Information given →

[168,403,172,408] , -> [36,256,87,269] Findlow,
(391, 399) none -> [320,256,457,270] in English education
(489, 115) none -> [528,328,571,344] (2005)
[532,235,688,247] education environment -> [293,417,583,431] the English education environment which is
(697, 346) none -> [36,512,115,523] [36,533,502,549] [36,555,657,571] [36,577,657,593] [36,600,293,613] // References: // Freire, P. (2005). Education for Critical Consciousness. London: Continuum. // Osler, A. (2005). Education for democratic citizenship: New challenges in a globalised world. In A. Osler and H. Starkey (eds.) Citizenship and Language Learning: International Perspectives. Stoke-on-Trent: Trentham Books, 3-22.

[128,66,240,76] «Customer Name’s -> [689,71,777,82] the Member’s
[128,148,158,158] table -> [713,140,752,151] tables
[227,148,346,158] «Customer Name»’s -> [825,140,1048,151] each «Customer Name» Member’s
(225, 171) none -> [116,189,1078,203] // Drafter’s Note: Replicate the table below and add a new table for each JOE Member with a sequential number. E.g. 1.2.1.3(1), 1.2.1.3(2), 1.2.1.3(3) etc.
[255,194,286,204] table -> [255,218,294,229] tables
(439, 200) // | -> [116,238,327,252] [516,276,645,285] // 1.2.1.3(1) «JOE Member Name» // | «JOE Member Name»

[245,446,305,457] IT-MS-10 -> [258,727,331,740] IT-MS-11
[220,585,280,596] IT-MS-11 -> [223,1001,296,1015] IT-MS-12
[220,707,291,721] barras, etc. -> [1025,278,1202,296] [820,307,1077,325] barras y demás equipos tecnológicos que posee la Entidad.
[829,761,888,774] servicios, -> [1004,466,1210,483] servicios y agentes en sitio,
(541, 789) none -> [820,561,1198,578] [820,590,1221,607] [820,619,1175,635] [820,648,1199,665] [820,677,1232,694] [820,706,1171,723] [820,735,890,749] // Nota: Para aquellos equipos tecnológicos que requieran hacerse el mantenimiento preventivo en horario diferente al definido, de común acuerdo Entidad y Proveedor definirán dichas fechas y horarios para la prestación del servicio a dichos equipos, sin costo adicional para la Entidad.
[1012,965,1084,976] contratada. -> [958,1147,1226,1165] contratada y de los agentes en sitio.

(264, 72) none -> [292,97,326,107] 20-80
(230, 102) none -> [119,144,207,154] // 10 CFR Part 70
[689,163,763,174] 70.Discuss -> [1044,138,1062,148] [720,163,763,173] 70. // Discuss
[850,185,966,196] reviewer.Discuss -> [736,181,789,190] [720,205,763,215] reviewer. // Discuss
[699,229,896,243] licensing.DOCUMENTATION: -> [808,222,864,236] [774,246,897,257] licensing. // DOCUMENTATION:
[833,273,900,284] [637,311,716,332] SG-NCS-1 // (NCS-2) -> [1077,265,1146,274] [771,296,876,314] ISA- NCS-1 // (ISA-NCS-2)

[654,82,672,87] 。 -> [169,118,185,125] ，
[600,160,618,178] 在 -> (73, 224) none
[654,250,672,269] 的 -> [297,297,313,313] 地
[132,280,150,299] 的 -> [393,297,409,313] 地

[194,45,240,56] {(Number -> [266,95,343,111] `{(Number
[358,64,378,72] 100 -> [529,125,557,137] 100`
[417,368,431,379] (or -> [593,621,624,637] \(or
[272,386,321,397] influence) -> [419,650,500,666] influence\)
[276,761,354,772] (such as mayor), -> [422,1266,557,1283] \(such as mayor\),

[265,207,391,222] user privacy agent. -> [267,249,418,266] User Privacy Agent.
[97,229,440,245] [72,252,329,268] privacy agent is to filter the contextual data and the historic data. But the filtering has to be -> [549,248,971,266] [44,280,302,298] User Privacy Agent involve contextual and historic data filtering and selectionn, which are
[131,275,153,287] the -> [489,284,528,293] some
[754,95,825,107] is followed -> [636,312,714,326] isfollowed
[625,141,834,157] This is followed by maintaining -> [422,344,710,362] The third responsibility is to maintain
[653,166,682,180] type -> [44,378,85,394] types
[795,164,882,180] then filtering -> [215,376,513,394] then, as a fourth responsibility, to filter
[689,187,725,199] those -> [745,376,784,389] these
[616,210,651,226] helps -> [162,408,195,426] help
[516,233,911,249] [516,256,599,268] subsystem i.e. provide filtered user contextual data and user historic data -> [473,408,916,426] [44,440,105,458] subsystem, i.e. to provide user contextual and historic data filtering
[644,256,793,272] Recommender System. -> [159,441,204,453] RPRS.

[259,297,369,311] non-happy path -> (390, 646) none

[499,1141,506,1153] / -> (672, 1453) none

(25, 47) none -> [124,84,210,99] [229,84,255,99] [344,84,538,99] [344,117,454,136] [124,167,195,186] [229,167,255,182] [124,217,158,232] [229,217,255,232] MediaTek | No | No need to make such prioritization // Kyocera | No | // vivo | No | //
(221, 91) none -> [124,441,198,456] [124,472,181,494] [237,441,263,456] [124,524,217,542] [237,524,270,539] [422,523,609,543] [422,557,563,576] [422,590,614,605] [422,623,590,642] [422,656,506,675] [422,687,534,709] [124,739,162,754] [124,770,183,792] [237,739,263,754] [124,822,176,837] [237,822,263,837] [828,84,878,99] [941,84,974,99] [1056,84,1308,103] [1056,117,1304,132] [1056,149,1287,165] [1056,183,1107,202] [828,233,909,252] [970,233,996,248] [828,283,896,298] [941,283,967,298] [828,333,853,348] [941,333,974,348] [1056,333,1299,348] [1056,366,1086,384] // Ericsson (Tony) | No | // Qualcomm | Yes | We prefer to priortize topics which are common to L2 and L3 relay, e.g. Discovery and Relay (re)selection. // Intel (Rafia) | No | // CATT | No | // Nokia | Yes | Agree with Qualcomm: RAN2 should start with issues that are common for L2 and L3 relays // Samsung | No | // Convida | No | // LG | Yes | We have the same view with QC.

What you will do →
Retype exactly the lines above, from the one with "(225, 171) none" through the one with "[1012,965,1084,976] contratada. ->", inclusive.

Expected answer →
(225, 171) none -> [116,189,1078,203] // Drafter’s Note: Replicate the table below and add a new table for each JOE Member with a sequential number. E.g. 1.2.1.3(1), 1.2.1.3(2), 1.2.1.3(3) etc.
[255,194,286,204] table -> [255,218,294,229] tables
(439, 200) // | -> [116,238,327,252] [516,276,645,285] // 1.2.1.3(1) «JOE Member Name» // | «JOE Member Name»

[245,446,305,457] IT-MS-10 -> [258,727,331,740] IT-MS-11
[220,585,280,596] IT-MS-11 -> [223,1001,296,1015] IT-MS-12
[220,707,291,721] barras, etc. -> [1025,278,1202,296] [820,307,1077,325] barras y demás equipos tecnológicos que posee la Entidad.
[829,761,888,774] servicios, -> [1004,466,1210,483] servicios y agentes en sitio,
(541, 789) none -> [820,561,1198,578] [820,590,1221,607] [820,619,1175,635] [820,648,1199,665] [820,677,1232,694] [820,706,1171,723] [820,735,890,749] // Nota: Para aquellos equipos tecnológicos que requieran hacerse el mantenimiento preventivo en horario diferente al definido, de común acuerdo Entidad y Proveedor definirán dichas fechas y horarios para la prestación del servicio a dichos equipos, sin costo adicional para la Entidad.
[1012,965,1084,976] contratada. -> [958,1147,1226,1165] contratada y de los agentes en sitio.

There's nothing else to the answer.